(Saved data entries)
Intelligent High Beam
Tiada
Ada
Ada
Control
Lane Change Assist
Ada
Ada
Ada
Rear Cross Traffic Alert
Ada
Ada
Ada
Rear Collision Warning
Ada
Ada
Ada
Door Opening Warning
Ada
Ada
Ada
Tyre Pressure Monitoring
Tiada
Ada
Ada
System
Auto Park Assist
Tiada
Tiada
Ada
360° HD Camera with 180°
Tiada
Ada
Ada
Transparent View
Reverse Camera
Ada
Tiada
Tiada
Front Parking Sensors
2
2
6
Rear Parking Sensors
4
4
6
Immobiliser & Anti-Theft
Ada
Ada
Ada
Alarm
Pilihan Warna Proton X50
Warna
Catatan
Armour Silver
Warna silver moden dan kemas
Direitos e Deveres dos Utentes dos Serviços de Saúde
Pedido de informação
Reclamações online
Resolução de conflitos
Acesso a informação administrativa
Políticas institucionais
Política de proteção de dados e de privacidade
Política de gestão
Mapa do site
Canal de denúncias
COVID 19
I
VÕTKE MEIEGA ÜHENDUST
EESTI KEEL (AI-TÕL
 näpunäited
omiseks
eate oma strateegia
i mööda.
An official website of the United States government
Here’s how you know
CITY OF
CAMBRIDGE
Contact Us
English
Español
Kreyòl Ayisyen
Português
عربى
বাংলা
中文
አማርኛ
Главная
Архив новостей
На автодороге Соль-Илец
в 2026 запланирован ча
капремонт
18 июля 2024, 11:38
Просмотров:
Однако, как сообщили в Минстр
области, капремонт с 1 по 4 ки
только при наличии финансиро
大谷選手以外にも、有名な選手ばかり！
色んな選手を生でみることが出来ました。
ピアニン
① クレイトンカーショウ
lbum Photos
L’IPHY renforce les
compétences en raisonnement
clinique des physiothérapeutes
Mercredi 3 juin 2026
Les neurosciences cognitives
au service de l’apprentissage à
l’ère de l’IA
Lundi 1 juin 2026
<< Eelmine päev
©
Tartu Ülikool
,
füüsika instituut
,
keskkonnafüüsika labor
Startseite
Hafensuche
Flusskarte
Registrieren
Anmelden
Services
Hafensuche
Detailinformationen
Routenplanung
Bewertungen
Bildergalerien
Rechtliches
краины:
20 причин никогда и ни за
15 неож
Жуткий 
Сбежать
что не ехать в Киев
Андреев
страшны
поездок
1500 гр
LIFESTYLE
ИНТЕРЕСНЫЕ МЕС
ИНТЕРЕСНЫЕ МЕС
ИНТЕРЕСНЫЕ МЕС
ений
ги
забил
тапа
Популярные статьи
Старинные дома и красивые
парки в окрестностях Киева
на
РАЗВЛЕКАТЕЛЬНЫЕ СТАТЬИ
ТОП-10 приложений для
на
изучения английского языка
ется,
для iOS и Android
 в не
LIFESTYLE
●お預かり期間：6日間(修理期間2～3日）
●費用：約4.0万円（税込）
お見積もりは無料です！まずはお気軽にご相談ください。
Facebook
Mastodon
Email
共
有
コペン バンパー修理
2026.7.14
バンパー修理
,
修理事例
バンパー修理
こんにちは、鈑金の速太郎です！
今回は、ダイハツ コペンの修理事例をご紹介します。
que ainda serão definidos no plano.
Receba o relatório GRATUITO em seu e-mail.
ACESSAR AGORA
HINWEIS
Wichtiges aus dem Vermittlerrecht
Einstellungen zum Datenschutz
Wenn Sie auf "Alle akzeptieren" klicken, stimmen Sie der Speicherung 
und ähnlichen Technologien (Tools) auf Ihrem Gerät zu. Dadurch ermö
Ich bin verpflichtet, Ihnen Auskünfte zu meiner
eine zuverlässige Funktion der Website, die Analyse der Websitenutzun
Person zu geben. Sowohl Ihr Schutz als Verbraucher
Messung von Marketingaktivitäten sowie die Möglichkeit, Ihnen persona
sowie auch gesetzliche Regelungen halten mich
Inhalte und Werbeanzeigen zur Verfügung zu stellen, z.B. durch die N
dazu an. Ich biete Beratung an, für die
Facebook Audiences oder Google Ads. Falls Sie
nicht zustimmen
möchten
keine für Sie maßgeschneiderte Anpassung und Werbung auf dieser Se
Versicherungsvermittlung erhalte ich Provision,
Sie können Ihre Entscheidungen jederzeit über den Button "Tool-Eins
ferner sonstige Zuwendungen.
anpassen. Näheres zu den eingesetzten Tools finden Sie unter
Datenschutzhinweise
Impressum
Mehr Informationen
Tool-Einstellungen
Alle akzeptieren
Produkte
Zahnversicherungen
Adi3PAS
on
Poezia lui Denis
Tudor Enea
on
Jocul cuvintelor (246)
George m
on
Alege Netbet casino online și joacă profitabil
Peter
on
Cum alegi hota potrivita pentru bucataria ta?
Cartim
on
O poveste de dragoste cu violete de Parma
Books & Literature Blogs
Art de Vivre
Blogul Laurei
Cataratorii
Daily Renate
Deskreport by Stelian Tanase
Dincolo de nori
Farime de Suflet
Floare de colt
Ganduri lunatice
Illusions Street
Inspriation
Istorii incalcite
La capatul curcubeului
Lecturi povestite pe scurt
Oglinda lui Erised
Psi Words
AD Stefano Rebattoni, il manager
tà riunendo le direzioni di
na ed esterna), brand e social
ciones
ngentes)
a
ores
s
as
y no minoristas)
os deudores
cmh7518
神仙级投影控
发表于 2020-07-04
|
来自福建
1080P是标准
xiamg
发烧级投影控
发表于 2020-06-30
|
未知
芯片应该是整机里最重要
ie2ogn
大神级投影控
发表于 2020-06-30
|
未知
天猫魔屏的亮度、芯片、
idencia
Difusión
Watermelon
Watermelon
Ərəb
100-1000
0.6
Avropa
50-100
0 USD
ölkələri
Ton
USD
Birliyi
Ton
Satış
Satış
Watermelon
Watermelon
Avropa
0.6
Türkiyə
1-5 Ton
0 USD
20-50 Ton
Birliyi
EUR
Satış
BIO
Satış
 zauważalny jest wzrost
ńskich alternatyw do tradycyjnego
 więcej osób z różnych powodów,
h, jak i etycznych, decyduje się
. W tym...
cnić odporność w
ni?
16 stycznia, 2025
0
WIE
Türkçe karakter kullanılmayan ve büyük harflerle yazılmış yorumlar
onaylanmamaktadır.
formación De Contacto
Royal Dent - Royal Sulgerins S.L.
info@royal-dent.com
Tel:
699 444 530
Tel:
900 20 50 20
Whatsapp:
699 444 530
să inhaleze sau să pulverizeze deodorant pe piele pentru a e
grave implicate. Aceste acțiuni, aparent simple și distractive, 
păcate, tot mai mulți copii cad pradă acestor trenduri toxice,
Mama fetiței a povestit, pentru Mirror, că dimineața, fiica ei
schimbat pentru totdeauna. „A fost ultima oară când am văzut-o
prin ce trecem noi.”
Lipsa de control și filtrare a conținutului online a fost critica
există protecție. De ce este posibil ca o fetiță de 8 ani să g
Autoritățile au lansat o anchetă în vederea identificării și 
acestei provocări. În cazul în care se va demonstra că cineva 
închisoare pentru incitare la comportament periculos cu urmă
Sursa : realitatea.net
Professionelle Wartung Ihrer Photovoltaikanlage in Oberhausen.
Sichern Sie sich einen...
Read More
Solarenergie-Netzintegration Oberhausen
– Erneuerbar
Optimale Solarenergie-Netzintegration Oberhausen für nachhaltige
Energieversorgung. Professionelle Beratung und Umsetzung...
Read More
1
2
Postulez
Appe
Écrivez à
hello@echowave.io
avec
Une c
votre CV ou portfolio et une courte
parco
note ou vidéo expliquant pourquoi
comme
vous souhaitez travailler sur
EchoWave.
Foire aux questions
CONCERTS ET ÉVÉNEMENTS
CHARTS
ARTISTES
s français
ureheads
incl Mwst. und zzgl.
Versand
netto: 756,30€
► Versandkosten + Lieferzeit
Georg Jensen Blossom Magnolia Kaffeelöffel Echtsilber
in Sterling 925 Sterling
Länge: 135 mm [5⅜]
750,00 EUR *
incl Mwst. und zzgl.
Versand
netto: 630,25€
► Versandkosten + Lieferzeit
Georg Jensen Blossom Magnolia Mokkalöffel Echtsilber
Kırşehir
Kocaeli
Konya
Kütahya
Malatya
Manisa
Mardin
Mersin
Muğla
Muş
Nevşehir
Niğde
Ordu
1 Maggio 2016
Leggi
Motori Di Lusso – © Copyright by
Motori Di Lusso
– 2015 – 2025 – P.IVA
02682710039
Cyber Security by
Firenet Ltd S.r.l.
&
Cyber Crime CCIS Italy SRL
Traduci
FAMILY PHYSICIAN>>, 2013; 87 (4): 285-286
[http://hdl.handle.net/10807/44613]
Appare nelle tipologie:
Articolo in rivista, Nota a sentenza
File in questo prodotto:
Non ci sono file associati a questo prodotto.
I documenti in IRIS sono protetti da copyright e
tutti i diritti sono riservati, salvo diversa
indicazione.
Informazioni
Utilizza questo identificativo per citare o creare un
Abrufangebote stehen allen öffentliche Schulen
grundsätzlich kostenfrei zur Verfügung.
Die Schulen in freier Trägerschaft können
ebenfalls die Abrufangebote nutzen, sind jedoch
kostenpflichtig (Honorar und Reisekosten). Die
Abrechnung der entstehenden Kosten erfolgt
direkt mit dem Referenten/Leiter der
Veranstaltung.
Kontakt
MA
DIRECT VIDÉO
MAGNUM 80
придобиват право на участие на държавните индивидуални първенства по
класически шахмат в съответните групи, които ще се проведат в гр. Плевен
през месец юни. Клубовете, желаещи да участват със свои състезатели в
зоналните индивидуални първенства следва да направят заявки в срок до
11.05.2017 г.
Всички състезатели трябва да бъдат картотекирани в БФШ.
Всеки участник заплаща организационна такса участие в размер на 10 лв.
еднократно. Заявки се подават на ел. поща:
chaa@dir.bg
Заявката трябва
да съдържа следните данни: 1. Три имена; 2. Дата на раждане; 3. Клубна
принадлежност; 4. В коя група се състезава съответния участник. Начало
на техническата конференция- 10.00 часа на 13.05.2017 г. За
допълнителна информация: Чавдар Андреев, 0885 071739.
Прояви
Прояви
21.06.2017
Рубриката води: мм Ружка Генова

* [TASK DIRECTIONS]:
When you reach the line with "<< Eelmine päev" in the records above, start writing out lines exactly, and stop once the line with "Person zu geben." has been written; include nothing else.

* [RESULT FOR THIS TASK]:
<< Eelmine päev
©
Tartu Ülikool
,
füüsika instituut
,
keskkonnafüüsika labor
Startseite
Hafensuche
Flusskarte
Registrieren
Anmelden
Services
Hafensuche
Detailinformationen
Routenplanung
Bewertungen
Bildergalerien
Rechtliches
краины:
20 причин никогда и ни за
15 неож
Жуткий 
Сбежать
что не ехать в Киев
Андреев
страшны
поездок
1500 гр
LIFESTYLE
ИНТЕРЕСНЫЕ МЕС
ИНТЕРЕСНЫЕ МЕС
ИНТЕРЕСНЫЕ МЕС
ений
ги
забил
тапа
Популярные статьи
Старинные дома и красивые
парки в окрестностях Киева
на
РАЗВЛЕКАТЕЛЬНЫЕ СТАТЬИ
ТОП-10 приложений для
на
изучения английского языка
ется,
для iOS и Android
 в не
LIFESTYLE
●お預かり期間：6日間(修理期間2～3日）
●費用：約4.0万円（税込）
お見積もりは無料です！まずはお気軽にご相談ください。
Facebook
Mastodon
Email
共
有
コペン バンパー修理
2026.7.14
バンパー修理
,
修理事例
バンパー修理
こんにちは、鈑金の速太郎です！
今回は、ダイハツ コペンの修理事例をご紹介します。
que ainda serão definidos no plano.
Receba o relatório GRATUITO em seu e-mail.
ACESSAR AGORA
HINWEIS
Wichtiges aus dem Vermittlerrecht
Einstellungen zum Datenschutz
Wenn Sie auf "Alle akzeptieren" klicken, stimmen Sie der Speicherung 
und ähnlichen Technologien (Tools) auf Ihrem Gerät zu. Dadurch ermö
Ich bin verpflichtet, Ihnen Auskünfte zu meiner
eine zuverlässige Funktion der Website, die Analyse der Websitenutzun
Person zu geben. Sowohl Ihr Schutz als Verbraucher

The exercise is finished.